North Sea Green vs Passageway
Where North Sea Green belongs to Benjamin Moore's range, Passageway is a Valspar color. North Sea Green reads as blue-green, while Passageway reads as blue-grey — two distinct hue families, not close cousins. They have nearly identical light reflectance values (15 vs 14), so they'll read as similarly Dark in most lighting conditions. With a ΔE of 16.1, the contrast is hard to miss. These aren't variations on a theme — they're two different answers to the same question. Below you'll find 1 real-room photo comparison where both colors appear side by side, plus 5 simulated room previews.
North Sea Green vs Passageway in Real Spaces
1 real room side by side. Seeing North Sea Green and Passageway in actual rooms makes the difference concrete; browse the spaces below to get a feel for how each color lives on a wall.
Bedroom
The context that matters most in a bedroom is how a color reads under a bedside lamp at night, not under noon daylight. The distinction reads clearly at room scale, making the choice between them concrete.
Color Details
North Sea Green vs Passageway Simulated Comparison
5 simulated room previews — drag the slider on each to see North Sea Green on one side and Passageway on the other.

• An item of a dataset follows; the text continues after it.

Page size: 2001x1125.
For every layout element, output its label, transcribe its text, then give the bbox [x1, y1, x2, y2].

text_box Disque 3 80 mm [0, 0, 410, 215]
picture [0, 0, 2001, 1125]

Digital color is approximate. These simulations are generated from the manufacturer's hex values and overlaid on grayscale room photos — your screen's calibration, brightness, and viewing angle all affect how they render. Before committing to either color, test physical samples in your own space under the light you actually live with.
More North Sea Green comparisons
See how North Sea Green stacks up against other well-photographed colors across different brands and tones.